What plans does Sensor-Tech have for the future?
[DK] We are currently polishing the electronics, algorithms, and AI of ELVIS, but the implantable parts still need to be researched and tested accurately. We are testing the system with rats now, and plan to start testing with monkeys soon. Hopefully in three or four years the Russian government will let us test it on individuals with blindness. We will need to test this with people for a minimum of 2 years. We hope to certify the ELVIS cortical implant by the year of 2027 in Russia. After that we will probably start to think about going to Europe, Asia, and possibly the US.
Where do you see the field of visual neuroprosthetics going in the next 5-10 years?
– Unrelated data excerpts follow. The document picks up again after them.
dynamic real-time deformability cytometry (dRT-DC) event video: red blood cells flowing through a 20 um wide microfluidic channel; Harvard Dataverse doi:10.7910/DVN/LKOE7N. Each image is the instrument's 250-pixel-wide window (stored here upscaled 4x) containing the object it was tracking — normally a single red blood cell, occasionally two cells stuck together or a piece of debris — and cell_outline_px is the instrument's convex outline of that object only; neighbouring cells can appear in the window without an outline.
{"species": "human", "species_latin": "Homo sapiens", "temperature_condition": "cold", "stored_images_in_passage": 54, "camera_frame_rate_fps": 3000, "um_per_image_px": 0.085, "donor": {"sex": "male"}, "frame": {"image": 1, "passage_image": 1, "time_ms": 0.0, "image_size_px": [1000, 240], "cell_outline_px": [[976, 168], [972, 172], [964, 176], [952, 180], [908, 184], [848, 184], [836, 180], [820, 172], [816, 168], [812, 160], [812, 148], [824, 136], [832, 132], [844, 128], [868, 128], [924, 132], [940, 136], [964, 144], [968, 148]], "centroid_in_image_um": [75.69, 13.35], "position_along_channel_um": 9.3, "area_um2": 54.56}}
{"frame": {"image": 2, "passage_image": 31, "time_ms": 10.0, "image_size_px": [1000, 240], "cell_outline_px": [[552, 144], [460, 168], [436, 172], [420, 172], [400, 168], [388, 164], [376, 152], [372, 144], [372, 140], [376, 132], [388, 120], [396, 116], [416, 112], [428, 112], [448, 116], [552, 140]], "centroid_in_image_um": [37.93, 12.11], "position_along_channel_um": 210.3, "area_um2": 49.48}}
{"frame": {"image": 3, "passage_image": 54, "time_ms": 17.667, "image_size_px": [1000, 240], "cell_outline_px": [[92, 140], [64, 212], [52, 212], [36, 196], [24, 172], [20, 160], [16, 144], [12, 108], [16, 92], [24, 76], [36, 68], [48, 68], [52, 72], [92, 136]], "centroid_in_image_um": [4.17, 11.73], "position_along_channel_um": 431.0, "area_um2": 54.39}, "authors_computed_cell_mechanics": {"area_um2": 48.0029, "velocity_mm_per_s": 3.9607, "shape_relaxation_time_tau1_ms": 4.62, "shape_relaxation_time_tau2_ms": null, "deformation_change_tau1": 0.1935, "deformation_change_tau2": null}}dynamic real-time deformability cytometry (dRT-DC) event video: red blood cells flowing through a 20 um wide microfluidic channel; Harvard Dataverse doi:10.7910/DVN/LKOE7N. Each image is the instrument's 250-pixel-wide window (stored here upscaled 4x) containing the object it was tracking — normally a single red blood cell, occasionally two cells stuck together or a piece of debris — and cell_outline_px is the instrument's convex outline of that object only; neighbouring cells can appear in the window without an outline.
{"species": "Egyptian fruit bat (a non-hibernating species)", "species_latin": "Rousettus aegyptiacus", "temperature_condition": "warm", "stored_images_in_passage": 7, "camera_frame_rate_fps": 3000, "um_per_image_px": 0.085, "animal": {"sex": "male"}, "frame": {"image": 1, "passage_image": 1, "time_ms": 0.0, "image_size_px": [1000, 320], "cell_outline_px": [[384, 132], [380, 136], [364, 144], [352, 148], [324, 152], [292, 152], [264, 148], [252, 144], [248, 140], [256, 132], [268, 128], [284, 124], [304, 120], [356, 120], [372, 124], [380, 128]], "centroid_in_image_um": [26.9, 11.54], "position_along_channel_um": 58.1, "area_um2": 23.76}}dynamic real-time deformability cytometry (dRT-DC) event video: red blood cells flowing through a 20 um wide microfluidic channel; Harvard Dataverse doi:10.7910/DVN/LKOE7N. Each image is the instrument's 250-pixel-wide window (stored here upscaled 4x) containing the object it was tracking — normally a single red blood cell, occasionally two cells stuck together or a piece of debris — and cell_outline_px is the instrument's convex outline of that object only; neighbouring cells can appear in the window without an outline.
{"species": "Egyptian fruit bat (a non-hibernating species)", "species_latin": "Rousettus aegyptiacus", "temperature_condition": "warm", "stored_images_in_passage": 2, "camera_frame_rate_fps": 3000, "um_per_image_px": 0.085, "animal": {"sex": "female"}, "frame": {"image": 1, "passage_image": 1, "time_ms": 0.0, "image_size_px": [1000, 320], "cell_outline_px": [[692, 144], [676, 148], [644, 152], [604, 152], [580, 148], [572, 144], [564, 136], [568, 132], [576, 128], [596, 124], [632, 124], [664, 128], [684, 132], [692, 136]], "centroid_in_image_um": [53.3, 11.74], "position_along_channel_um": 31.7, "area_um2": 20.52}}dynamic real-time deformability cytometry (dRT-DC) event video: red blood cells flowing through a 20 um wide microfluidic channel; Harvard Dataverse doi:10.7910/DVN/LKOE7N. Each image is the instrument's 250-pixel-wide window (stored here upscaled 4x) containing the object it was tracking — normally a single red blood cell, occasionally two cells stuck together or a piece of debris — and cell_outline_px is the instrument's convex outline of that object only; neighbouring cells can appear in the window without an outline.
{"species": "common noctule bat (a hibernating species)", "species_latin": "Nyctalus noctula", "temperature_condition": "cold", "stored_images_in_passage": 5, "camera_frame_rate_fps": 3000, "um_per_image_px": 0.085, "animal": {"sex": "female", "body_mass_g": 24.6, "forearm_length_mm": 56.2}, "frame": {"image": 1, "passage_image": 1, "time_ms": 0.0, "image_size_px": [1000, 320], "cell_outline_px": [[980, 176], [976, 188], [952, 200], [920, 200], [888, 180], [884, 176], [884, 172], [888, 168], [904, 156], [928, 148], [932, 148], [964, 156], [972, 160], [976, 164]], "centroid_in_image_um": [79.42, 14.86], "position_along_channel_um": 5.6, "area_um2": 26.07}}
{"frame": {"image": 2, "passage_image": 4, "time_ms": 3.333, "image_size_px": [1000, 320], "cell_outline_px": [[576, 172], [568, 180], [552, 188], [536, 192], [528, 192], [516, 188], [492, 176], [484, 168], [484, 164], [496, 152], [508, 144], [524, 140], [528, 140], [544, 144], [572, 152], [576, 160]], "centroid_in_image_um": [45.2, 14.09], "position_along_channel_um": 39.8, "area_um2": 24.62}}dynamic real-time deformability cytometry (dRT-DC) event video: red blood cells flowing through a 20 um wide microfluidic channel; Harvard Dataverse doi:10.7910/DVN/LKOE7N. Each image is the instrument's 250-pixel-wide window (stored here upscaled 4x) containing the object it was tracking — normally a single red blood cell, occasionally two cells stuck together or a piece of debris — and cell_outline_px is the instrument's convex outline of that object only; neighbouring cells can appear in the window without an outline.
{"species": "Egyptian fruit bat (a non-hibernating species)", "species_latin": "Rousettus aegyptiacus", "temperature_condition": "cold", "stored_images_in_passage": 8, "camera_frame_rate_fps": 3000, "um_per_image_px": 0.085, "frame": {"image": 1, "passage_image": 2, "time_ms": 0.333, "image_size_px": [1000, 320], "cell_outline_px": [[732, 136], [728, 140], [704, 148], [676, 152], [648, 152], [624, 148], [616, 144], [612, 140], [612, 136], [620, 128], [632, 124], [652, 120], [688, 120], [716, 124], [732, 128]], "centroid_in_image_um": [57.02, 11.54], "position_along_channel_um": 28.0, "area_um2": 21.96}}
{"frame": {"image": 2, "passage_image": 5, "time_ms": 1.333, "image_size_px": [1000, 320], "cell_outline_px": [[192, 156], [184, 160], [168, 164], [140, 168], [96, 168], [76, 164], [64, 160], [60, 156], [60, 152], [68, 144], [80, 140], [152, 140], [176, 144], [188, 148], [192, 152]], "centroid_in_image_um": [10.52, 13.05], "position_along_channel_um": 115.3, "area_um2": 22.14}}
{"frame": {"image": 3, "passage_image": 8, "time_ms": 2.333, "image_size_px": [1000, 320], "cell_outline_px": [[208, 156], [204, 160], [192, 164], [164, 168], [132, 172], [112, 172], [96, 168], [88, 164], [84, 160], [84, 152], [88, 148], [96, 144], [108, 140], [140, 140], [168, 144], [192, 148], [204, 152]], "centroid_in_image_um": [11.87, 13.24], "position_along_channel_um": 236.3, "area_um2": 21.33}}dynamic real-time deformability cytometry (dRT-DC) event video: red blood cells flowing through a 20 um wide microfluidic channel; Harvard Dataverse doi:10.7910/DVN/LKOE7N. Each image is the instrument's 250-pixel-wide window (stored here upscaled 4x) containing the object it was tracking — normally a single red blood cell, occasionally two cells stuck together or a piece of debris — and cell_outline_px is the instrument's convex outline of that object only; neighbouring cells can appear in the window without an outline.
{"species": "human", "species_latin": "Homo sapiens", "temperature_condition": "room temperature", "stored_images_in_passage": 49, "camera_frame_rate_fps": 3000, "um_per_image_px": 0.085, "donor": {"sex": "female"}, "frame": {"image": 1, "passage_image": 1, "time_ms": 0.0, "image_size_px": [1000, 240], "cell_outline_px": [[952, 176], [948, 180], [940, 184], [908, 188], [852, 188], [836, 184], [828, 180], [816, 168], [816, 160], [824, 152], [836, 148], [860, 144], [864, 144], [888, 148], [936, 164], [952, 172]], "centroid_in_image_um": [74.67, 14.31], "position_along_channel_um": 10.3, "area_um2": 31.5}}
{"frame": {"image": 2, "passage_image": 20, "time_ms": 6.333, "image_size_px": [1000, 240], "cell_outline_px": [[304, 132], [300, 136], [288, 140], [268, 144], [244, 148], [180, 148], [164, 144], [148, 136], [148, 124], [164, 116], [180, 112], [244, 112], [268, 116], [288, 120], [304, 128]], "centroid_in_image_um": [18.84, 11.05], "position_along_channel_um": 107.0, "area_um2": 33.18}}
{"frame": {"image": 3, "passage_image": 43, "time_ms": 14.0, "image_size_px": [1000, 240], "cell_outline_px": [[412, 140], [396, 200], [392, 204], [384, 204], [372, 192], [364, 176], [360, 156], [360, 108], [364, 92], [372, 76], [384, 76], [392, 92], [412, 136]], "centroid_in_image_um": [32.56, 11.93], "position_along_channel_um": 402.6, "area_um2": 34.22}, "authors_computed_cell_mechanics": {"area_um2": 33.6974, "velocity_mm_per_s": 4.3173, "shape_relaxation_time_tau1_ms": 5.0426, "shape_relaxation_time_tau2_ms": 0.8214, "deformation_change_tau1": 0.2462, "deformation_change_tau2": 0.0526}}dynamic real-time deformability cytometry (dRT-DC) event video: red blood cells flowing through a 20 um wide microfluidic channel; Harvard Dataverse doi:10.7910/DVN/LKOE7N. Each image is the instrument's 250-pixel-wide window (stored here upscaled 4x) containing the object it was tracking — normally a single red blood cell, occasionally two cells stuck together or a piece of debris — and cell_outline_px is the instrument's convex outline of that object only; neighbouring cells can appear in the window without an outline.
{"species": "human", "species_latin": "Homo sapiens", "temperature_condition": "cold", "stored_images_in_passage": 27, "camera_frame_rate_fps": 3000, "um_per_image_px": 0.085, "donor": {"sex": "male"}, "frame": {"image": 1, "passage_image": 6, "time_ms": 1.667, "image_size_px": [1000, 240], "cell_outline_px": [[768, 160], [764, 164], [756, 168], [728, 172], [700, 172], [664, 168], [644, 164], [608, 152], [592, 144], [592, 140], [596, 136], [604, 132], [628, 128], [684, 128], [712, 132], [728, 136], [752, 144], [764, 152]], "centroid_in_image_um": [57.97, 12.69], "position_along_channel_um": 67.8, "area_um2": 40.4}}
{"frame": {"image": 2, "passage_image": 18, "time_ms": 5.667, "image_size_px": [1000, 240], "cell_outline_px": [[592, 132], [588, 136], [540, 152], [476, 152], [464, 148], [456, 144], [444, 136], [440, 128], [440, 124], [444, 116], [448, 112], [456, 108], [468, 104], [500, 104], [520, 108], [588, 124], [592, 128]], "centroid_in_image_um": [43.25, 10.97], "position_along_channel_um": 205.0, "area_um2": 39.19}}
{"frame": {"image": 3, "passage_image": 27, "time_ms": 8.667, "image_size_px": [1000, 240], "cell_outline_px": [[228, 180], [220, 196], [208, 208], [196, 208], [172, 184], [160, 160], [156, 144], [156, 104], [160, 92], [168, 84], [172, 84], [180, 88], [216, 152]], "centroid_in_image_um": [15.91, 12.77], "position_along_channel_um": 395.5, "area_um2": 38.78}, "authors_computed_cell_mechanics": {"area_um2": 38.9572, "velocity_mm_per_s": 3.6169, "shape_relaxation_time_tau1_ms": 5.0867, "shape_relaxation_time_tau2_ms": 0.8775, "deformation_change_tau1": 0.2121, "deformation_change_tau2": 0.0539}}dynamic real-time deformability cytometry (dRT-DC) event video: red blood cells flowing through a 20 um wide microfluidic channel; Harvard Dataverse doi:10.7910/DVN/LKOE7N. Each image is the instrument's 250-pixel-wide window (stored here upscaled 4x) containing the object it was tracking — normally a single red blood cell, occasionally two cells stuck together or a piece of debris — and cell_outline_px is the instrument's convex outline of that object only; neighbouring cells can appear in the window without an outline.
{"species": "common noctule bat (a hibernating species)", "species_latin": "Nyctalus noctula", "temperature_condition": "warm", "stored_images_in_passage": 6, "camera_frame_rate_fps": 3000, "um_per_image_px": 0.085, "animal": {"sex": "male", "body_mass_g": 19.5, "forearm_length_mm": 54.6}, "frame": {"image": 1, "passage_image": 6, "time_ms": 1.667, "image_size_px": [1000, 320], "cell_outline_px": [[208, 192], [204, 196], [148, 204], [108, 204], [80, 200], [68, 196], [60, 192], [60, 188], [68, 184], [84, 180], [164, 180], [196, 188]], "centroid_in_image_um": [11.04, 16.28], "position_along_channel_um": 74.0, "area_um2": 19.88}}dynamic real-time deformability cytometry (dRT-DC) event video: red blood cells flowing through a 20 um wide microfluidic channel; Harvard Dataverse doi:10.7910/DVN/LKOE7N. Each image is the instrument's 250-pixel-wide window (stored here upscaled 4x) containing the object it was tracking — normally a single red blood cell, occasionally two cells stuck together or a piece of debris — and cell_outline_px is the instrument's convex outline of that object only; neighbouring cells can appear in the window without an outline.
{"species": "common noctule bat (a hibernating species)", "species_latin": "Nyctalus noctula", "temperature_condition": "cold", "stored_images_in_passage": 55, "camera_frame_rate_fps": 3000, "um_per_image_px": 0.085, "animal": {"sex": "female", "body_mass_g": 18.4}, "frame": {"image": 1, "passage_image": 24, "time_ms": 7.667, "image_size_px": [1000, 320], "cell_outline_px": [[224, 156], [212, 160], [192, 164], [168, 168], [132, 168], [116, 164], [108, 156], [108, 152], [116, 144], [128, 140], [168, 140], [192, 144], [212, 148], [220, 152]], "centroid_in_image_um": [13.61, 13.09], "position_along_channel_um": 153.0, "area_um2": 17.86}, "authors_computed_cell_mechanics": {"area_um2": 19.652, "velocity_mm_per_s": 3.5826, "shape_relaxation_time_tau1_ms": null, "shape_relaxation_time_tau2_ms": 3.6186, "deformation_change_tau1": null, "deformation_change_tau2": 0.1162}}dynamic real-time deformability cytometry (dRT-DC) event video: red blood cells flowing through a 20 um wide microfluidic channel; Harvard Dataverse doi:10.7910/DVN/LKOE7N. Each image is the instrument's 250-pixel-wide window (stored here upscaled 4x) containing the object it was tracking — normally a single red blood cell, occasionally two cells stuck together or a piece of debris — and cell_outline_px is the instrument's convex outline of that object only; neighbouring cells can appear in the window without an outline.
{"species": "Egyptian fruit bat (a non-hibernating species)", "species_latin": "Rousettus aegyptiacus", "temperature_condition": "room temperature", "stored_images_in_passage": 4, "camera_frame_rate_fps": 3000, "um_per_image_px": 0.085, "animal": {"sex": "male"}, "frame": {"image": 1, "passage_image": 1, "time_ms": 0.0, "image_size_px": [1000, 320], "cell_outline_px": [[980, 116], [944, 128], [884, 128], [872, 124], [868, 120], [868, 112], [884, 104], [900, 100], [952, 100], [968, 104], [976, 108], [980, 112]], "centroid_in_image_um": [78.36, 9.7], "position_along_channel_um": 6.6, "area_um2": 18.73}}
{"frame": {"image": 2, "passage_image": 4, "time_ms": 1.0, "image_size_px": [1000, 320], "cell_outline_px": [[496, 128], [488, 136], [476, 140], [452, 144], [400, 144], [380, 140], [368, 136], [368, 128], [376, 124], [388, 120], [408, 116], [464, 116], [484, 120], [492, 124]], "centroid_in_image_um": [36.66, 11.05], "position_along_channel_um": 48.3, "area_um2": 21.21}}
[DK] Well, I think that we know technological and medical breakthroughs are possible. We also know that these are safe procedures due to the well-trained neurosurgeons and ophthalmologists who perform them. What makes the field complicated is the marketing aspect. We are a non-profit company and supported by the Deaf-Blind foundation and other sponsors because they believe that we can help a substantial number of patients. When we talk to other investors though, they ask us why we are not making something like Neuralink, which is cost-affordable and eligible for a large number of people to obtain. Well, obviously it’s more complicated than that, but we need to face the marketing reality that we are at a disadvantage. With a cost of around 140,000$, there will be some people unable to purchase a cortical implant. So then the government insurance agencies and other stakeholders need to adjust the business model effectively, which creates complications. Additionally, once the product is approved in one country, there are more hoops to go through to get the product approved in other countries, which makes investors wary. Basically, the price is high, the time of production is long, and that is a drawback for investors. We are still searching for answers to this marketing dilemma because there is no point in stopping. We have to keep pushing forward.